Antipodes (Perry / Hoffmann - Sinovcic / Marlin / Submarine Adventures / OceanGate) is a 5-person manned submersible.  Antipodes is certified by the American Bureau of Shipping (ABS) and has proven itself as a safe and effective vessel over the course of more than 1,300 dives in a variety of sea conditions.

Early History
Antipodes was derived from a complete refit of the PC-1501 submersible originally built in 1973 by Perry Submarine Builders as a diver lock-out vehicle. It spent several years operating in the North Sea oil fields.

In 1995 Hoffmann Yacht Sales converted the pilot compartment of PC-1501 by installing full (58 inch) diameter, hemispherical windows and window seat forgings at each end of the hull.  The submersible was renamed XPC-1501 and adapted for private recreational use with a dive time of three hours and a depth rating of 1000 feet.

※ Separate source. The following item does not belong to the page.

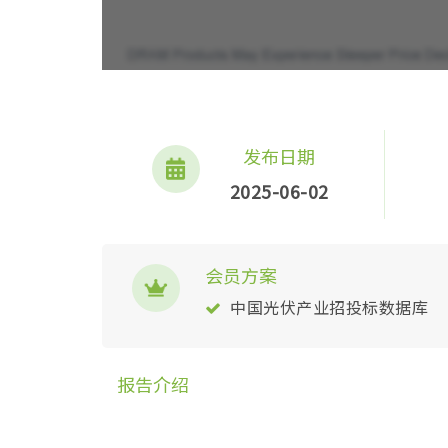
发布日期
2025-06-02
会员方案
中国光伏产业招投标数据库
报告介绍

It was installed and operated around the world aboard the Mystere, a 200-foot yacht.

New Zealand operation
In 1999 Submarine Adventures Ltd purchased the XPC-1501 and refitted it in Fort Lauderdale, Florida and in Dunedin, New Zealand to extend its working capabilities and renamed it the  Antipodes.  All systems were redesigned with tourism and research in mind.   The Antipodes had a depth rating of 923 feet (281 metres) and an extended bottom time to allow a maximum of eight tourist dives per day, each dive lasting a maximum of 60 minutes.  The refit included installation of two battery pods for greater power capacity, modifications to the propulsion system for improved maneuverability, and upgrades to the life support systems to provide life support for five people for 72 hours. The Antipodes achieved a Certificate of Classification as a +A1 Manned Submersible from the American Bureau of Shipping on 12 February 2002. 

The Antipodes submersible and its support barge were based beside the Milford Sound Underwater Observatory in Harrison Cove, Milford Sound, New Zealand.  Harrison Cove is situated within the boundaries of the Piopiotahi Marine Reserve.  Regular research and tourist dives were undertaken in the vicinity of Harrison Cove and nearby Williamston Point from 2002 to 2003.  The Antipodes also undertook dives in Lake Wakatipu, near Queenstown, New Zealand.

Current operation
In 2009, Antipodes was purchased by OceanGate, Inc., a submarine operating company based out of Everett, Washington, USA. Utilized for deep-water expeditions, the manned submersible Antipodes enables commercial and scientific applications for researchers, scientists, filmmakers and content providers. Under the ownership of OceanGate, Antipodes has been a crucial element of diving operations in Washington State, Miami, Catalina Island and Monterey Bay, California, and the Gulf of Mexico. While typical mission profiles will call for dives of 2–8 hours in duration, Antipodes has, as noted above, the capability to provide life support for five people for 72 hours.